[Stated problem]
Write out these lines word for word, from the first line of the rows through the line containing "common name: Honey mesquite", including both ends.

Data records:
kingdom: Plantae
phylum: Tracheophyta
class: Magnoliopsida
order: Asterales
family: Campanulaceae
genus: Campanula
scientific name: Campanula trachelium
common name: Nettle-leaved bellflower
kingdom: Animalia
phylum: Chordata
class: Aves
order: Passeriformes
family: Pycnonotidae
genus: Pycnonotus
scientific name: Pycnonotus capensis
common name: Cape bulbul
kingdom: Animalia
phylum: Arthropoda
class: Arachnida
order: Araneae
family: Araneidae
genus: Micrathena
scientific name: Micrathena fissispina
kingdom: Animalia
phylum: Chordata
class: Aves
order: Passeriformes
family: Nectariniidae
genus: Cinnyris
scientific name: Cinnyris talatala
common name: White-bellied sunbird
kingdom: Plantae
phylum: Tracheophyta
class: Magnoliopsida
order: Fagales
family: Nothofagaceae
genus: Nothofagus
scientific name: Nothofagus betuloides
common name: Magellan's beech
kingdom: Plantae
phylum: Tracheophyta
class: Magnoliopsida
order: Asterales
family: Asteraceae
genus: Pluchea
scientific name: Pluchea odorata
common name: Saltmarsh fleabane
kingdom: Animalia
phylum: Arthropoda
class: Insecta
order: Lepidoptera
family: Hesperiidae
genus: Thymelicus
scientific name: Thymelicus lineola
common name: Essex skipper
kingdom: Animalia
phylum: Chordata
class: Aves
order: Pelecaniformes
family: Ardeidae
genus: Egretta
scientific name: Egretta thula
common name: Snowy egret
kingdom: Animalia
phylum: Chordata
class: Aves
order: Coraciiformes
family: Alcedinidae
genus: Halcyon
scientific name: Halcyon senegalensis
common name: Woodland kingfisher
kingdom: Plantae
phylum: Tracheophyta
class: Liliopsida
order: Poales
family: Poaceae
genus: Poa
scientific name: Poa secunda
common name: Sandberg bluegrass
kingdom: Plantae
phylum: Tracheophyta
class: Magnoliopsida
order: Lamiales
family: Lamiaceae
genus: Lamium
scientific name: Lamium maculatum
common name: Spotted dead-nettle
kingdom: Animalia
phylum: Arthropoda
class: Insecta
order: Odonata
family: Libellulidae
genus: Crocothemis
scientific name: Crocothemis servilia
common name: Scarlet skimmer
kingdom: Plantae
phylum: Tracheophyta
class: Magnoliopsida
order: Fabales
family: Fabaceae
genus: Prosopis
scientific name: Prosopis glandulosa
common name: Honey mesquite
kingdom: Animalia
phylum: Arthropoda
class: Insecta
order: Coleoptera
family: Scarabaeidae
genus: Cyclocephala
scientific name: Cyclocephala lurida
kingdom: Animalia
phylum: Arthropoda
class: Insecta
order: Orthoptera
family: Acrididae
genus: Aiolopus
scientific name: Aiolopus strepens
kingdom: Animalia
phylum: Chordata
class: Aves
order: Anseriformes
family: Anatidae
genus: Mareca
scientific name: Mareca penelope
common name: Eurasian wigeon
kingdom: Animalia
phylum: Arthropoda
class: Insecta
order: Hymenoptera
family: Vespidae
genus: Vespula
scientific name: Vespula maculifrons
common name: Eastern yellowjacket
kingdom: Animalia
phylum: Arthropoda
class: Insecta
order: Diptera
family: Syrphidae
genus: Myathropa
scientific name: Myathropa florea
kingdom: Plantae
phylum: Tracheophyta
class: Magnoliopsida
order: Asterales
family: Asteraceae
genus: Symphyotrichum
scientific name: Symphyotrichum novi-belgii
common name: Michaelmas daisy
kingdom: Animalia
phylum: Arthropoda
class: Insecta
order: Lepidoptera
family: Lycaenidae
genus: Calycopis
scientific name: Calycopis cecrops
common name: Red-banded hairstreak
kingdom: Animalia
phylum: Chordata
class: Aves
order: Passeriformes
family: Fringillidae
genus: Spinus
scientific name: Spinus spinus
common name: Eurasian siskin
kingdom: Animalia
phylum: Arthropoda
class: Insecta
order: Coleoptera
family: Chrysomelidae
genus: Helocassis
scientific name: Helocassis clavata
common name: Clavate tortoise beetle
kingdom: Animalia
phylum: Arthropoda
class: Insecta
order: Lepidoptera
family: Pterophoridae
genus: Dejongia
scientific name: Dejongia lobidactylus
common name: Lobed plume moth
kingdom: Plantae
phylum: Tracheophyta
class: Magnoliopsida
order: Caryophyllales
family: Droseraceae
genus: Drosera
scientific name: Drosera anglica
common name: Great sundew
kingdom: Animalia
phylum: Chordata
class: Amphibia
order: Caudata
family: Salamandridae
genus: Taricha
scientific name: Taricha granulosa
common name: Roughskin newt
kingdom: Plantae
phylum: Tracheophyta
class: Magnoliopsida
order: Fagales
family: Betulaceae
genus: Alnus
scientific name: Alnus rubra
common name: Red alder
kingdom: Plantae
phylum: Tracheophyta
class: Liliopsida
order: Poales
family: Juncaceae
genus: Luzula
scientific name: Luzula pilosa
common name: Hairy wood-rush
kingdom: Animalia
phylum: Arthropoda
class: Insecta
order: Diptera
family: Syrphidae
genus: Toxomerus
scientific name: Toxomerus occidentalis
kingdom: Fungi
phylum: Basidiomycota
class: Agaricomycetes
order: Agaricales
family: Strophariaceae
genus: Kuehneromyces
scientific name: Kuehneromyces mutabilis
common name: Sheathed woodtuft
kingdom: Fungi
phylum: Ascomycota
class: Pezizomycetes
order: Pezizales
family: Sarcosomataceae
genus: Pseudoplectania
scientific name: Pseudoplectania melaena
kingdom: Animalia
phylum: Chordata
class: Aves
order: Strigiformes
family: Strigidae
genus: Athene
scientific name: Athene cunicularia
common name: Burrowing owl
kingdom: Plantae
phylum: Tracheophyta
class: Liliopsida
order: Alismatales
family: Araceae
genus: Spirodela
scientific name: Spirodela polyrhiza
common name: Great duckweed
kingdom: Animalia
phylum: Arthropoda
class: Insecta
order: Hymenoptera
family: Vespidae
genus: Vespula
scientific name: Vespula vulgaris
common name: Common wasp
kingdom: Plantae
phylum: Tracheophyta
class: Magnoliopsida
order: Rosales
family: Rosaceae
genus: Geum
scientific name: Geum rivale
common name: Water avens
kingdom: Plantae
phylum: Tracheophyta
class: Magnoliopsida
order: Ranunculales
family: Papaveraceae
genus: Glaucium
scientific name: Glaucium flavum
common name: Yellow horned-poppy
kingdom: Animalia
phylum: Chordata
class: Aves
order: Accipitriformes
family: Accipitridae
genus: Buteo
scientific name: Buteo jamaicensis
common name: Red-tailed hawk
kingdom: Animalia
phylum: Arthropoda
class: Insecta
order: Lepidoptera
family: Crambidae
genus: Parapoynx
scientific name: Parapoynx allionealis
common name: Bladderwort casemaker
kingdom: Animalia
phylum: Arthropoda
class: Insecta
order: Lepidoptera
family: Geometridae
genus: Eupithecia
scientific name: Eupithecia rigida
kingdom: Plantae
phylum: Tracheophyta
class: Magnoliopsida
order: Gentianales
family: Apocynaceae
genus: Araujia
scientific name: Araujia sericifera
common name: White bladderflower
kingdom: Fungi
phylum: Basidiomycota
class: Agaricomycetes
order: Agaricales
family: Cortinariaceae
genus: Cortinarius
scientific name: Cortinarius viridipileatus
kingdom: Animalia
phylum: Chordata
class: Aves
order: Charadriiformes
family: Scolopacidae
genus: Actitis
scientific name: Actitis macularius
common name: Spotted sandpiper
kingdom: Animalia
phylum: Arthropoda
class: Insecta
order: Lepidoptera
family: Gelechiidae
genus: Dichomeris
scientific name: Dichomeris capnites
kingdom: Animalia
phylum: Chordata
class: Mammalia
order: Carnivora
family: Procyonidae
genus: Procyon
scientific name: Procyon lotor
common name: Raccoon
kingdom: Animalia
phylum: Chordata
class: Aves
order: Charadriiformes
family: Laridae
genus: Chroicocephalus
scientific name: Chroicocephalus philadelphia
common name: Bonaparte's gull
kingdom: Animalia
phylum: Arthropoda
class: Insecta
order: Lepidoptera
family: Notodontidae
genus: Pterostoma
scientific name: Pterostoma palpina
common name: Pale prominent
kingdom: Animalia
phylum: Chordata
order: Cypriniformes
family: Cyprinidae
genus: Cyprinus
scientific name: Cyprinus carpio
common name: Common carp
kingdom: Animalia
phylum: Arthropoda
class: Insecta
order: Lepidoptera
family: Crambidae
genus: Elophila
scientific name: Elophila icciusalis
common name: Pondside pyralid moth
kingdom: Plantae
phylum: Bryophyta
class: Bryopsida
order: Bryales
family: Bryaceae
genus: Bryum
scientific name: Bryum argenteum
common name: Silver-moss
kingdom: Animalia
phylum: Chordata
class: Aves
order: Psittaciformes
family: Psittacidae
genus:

[Complete answer]
kingdom: Plantae
phylum: Tracheophyta
class: Magnoliopsida
order: Asterales
family: Campanulaceae
genus: Campanula
scientific name: Campanula trachelium
common name: Nettle-leaved bellflower
kingdom: Animalia
phylum: Chordata
class: Aves
order: Passeriformes
family: Pycnonotidae
genus: Pycnonotus
scientific name: Pycnonotus capensis
common name: Cape bulbul
kingdom: Animalia
phylum: Arthropoda
class: Arachnida
order: Araneae
family: Araneidae
genus: Micrathena
scientific name: Micrathena fissispina
kingdom: Animalia
phylum: Chordata
class: Aves
order: Passeriformes
family: Nectariniidae
genus: Cinnyris
scientific name: Cinnyris talatala
common name: White-bellied sunbird
kingdom: Plantae
phylum: Tracheophyta
class: Magnoliopsida
order: Fagales
family: Nothofagaceae
genus: Nothofagus
scientific name: Nothofagus betuloides
common name: Magellan's beech
kingdom: Plantae
phylum: Tracheophyta
class: Magnoliopsida
order: Asterales
family: Asteraceae
genus: Pluchea
scientific name: Pluchea odorata
common name: Saltmarsh fleabane
kingdom: Animalia
phylum: Arthropoda
class: Insecta
order: Lepidoptera
family: Hesperiidae
genus: Thymelicus
scientific name: Thymelicus lineola
common name: Essex skipper
kingdom: Animalia
phylum: Chordata
class: Aves
order: Pelecaniformes
family: Ardeidae
genus: Egretta
scientific name: Egretta thula
common name: Snowy egret
kingdom: Animalia
phylum: Chordata
class: Aves
order: Coraciiformes
family: Alcedinidae
genus: Halcyon
scientific name: Halcyon senegalensis
common name: Woodland kingfisher
kingdom: Plantae
phylum: Tracheophyta
class: Liliopsida
order: Poales
family: Poaceae
genus: Poa
scientific name: Poa secunda
common name: Sandberg bluegrass
kingdom: Plantae
phylum: Tracheophyta
class: Magnoliopsida
order: Lamiales
family: Lamiaceae
genus: Lamium
scientific name: Lamium maculatum
common name: Spotted dead-nettle
kingdom: Animalia
phylum: Arthropoda
class: Insecta
order: Odonata
family: Libellulidae
genus: Crocothemis
scientific name: Crocothemis servilia
common name: Scarlet skimmer
kingdom: Plantae
phylum: Tracheophyta
class: Magnoliopsida
order: Fabales
family: Fabaceae
genus: Prosopis
scientific name: Prosopis glandulosa
common name: Honey mesquite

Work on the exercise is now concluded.